DEATHROW
Deception Ignored
Etichetta: Noise
Anno: 1988
Durata: 47 min
Genere: techno-thrash
Passa un altro anno ed i tedeschi Deathrow ritornano col terzo album. Prima di tutto va segnalato l'ingresso in formazione del chitarrista Uwe Osterlehner al posto di Thomas Priebe. Questo Uwe dà una marcia in più al gruppo, portando un bel po' di idee nuove ed un bagaglio tecnico non indifferente. Ma anche gli altri 3 componenti dimostrano di essere musicisti di talento, visto che in un anno hanno fatto dei passi in avanti notevoli.
Lo stile dell'album rientra nel techno-thrash, ossia una musica molto intricata e complessa, in cui la tecnica strumentale ha il ruolo principale, ed in cui le canzoni hanno un impatto tipico del thrash. Non si tratta di thrash puro, perché le canzoni sono molto cervellotiche e non sono dirette come pretende il genere, pertanto occhio che con album di questo tipo si deve parlare di techno-thrash, che è un genere a parte e non una branchia del thrash.
Le canzoni sono tutte fighe, a patto di riuscire a digerire la musica complessa: qui non troverete mai una parte in cui gli strumenti pensano solo a pestare e fare casino... ogni passaggio è contorto e pieno di finezze stilistiche, di dettagli da scoprire ascolto dopo ascolto. Certamente restano canzoni con un impatto sonoro bello tosto, ma hanno anche e soprattutto un impatto cervellotico non indifferente, tant'è che di solito i puristi del thrash tedesco bollano questo album come "una accozzaglia di seghe mentali". A me invece la musica cervellotica piace, ed anche tanto, quindi adoro questo album.
Come dicevo nelle rece dei due album precedenti, anche stavolta la canzone più figa è la strumentale (dal titolo "Triocton"). Si tratta di una canzone monumentale di 8 minuti, che comincia con una parte di pianoforte e finisce con una parte di chitarra classica (entrambe suonate da Uwe Osterlehner), mentre in mezzo succede il finimondo!!! Non c'è un cazzo di assolo in tutto lo strumentale, ma ci sono "soltanto" una sessantina di riff diversi... robetta vero??? Qui i due chitarristi hanno sputato fuori l'anima per creare un mostro del genere, e pure il batterista Markus Hahn ci delizia con dei passaggi pieni di controtempi e finezze varie.

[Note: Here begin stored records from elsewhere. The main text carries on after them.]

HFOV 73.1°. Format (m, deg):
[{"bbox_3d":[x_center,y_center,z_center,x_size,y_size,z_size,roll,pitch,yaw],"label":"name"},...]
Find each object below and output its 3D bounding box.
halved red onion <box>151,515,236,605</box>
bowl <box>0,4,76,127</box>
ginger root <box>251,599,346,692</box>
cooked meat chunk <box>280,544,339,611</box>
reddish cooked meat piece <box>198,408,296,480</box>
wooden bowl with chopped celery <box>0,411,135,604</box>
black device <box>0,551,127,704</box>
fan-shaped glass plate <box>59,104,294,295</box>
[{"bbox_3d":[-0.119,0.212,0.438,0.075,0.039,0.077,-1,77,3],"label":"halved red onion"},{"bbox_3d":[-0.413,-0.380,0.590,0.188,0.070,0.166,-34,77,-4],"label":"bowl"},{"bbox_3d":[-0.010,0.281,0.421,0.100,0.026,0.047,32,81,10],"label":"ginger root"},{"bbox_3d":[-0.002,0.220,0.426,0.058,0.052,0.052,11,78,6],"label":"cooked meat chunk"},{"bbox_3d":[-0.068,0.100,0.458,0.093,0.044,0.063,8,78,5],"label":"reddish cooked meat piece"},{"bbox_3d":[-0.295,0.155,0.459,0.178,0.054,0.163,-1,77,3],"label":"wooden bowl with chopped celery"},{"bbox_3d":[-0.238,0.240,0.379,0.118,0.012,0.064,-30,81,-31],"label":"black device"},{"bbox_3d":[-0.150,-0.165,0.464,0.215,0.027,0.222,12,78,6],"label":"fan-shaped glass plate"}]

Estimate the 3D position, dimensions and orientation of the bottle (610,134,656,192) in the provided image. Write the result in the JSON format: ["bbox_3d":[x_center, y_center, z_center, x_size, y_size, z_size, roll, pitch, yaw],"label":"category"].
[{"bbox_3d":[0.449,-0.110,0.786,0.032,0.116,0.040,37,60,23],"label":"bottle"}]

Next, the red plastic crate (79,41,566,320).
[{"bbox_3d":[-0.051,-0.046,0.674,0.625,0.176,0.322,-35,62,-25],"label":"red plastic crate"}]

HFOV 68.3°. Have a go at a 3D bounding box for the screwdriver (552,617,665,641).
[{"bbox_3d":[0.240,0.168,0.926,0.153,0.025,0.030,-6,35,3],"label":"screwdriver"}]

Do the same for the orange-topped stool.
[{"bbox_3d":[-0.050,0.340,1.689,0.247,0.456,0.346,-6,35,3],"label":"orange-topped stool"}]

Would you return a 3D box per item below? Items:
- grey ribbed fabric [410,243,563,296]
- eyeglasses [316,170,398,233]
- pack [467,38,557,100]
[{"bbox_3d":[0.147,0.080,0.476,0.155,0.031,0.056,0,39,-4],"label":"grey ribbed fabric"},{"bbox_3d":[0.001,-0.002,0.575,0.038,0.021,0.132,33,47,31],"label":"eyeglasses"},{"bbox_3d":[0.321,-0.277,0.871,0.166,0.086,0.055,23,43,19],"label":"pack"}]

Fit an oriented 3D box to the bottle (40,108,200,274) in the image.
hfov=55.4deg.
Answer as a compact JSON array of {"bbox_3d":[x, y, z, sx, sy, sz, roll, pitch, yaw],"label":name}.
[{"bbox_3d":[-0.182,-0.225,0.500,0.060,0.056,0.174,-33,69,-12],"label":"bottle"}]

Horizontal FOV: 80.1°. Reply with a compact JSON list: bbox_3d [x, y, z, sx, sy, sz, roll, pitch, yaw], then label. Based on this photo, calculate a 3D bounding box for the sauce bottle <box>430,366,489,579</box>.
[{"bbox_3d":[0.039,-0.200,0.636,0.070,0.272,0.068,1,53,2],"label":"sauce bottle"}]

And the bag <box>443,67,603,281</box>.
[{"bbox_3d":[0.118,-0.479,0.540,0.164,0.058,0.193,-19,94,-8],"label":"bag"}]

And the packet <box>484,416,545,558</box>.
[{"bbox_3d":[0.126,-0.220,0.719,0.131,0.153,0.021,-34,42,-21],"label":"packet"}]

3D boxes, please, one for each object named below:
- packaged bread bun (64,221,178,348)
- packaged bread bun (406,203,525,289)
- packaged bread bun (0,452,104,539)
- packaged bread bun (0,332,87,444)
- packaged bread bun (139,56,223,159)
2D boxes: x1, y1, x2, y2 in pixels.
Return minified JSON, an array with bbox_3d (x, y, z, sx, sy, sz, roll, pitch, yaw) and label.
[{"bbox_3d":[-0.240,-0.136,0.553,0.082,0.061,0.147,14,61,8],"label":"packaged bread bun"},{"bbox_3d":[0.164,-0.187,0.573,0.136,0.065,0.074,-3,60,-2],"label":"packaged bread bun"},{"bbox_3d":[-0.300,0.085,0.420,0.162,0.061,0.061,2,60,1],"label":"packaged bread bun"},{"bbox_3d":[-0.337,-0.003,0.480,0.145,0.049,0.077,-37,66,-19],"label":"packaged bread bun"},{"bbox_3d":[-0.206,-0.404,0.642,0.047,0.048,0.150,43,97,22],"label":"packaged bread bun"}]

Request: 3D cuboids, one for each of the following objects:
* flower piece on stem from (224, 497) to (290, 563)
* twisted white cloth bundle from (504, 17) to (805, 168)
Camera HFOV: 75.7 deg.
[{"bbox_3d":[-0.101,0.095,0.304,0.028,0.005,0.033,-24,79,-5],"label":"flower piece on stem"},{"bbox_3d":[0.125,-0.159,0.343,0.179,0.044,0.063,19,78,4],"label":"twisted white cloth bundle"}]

Il resto delle canzoni sono tutte di alto livello e meno complesse di questa, visto che durante le parti cantate non potevano permettersi di svolazzare troppo (relativamente parlando eh). Il cantato del bassista Milo è ancora meno aggressivo rispetto agli album precedenti, certo non si tratta di una voce pulita e perfetta, ma è meno aggressiva ed urlata.
La produzione dell'album è molto buona, con dei suoni puliti e di ottimo impatto. La confezione è piuttosto strana, il disegno di copertina rappresenta due immagini tagliate a listarelle e poi sormontate... un effetto un po' psicotico, ma che raffigura per bene il contenuto dell'album. Io ho la stampa su CD e nel libretto ci sono i testi stampati a caratteri microscopici, non so se la versione in vinile abbia i testi.
In conclusione il consiglio è il solito per gli album techno-thrash: se già i Testament o i Megadeth vi sembrano troppo intricati allora lasciate perdere in partenza questo album, non fa per voi. Se invece vi piacciono le canzoni complesse e piene di finezze tecniche, e non siete dei fighetti che si spaventano sentendo musica incazzata, allora segnatevi il nome di questo album e cercatelo, è una chicca poco conosciuta che invece merita attenzione.